Suppose that
\begin{equation}
A
=
\begin{bmatrix}
a & b \\
c & d
\end{bmatrix}
\end{equation}
for some complex numbers $a, b, c, d \in \mathbb{C}$. Result
R5518: Complex arithmetic expression for the determinant of a 2-by-2 complex square matrix shows that
\begin{equation}
\text{Det} A
= a d - b c
\end{equation}
Our goal is to show that the cofactor partitions equal this value.
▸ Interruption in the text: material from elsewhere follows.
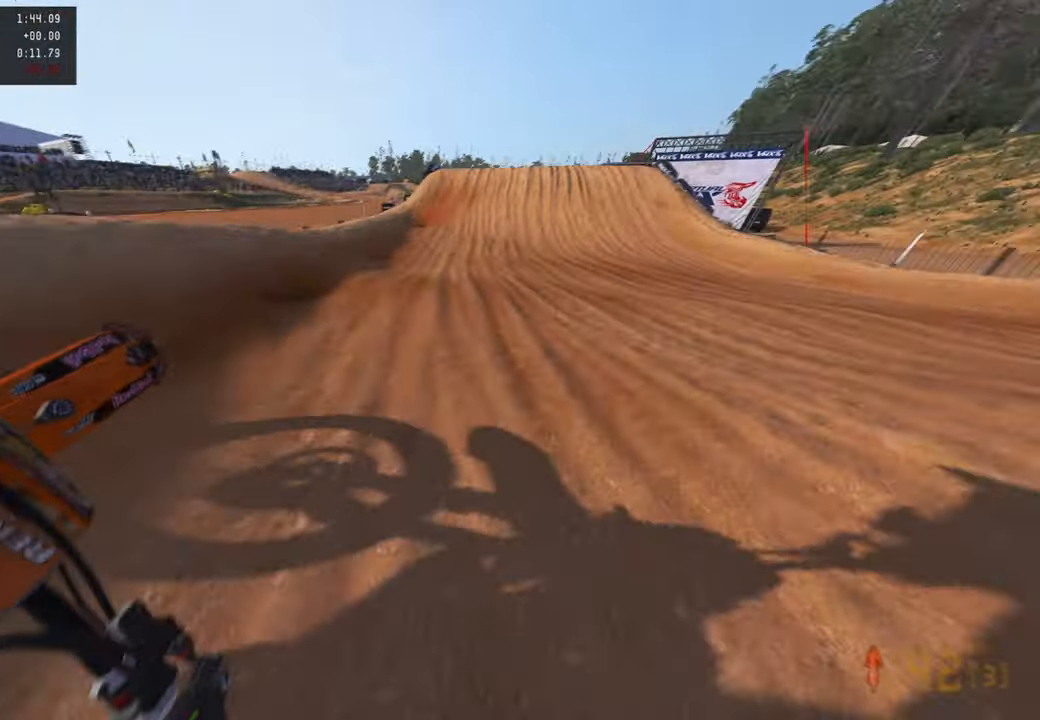
{"buttons": ["R2"], "left_stick": "up", "right_stick": "down-left", "events": [[34, "left_stick", "up"], [117, "right_stick", "down-left"]]}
To this end, we have the cofactors
\begin{equation}
\begin{split}
C_{1, 1} & = (-1)^{1 + 1} \begin{bmatrix} d \end{bmatrix} = d \\
C_{1, 2} & = (-1)^{1 + 2} \begin{bmatrix} c \end{bmatrix} = -c \\
C_{2, 1} & = (-1)^{2 + 1} \begin{bmatrix} b \end{bmatrix} = -b \\
C_{2, 2} & = (-1)^{2 + 2} \begin{bmatrix} a \end{bmatrix} = a \\
\end{split}
\end{equation}
and the values
\begin{equation}
\begin{split}
A_{1, 1} & = a \\
A_{1, 2} & = b \\
A_{2, 1} & = c \\
A_{2, 2} & = d \\
\end{split}
\end{equation}
Let's go through each case for all possible values of $i, j \in \{ 1, 2 \}$. Assume first that $i = j = 1$. Then
\begin{equation}
A_{i, 1} C_{j, 1} + A_{i, 2} C_{j, 2}
= A_{1, 1} C_{1, 1} + A_{1, 2} C_{1, 2}
= a d + b (-c)
= ad - b c
= \text{Det} A
\end{equation}
and
\begin{equation}
A_{1, i} C_{1, j} + A_{2, i} C_{2, j}
= A_{1, 1} C_{1, 1} + A_{2, 1} C_{2, 1}
= a d + c (-b)
= ad - b c
= \text{Det} A
\end{equation}
Assume next that $i = j = 2$. Then
\begin{equation}
A_{i, 1} C_{j, 1} + A_{i, 2} C_{j, 2}
= A_{2, 1} C_{2, 1} + A_{2, 2} C_{2, 2}
= c (-b) + d a
= a d - b c
= \text{Det} A
\end{equation}
and
\begin{equation}
A_{1, i} C_{1, j} + A_{2, i} C_{2, j}
= A_{1, 2} C_{1, 2} + A_{2, 2} C_{2, 2}
= b (-c) + d a
= a d - b c
= \text{Det} A
\end{equation}
Suppose then that $i = 1$ and $j = 2$. Then
\begin{equation}
A_{i, 1} C_{j, 1} + A_{i, 2} C_{j, 2}
= A_{1, 1} C_{2, 1} + A_{1, 2} C_{2, 2}
= a (-b) + b a
= a b - a b
= 0
\end{equation}
and
\begin{equation}
A_{1, i} C_{1, j} + A_{2, i} C_{2, j}
= A_{1, 1} C_{1, 2} + A_{2, 1} C_{2, 2}
= a (-c) + c a
= a c - ac
= 0
\end{equation}
Finally, suppose that $i = 2$ and $j = 1$. Then
\begin{equation}
A_{i, 1} C_{j, 1} + A_{i, 2} C_{j, 2}
= A_{2, 1} C_{1, 1} + A_{2, 2} C_{1, 2}
= c d + d (-c)
= c d - c d
= 0
\end{equation}
and
\begin{equation}
A_{1, 2} C_{1, 1} + A_{2, 2} C_{2, 1}
= b d + d (-b)
= b d - bd
= 0
\end{equation}
Since all of the possible cases work out, the proof is complete. $\square$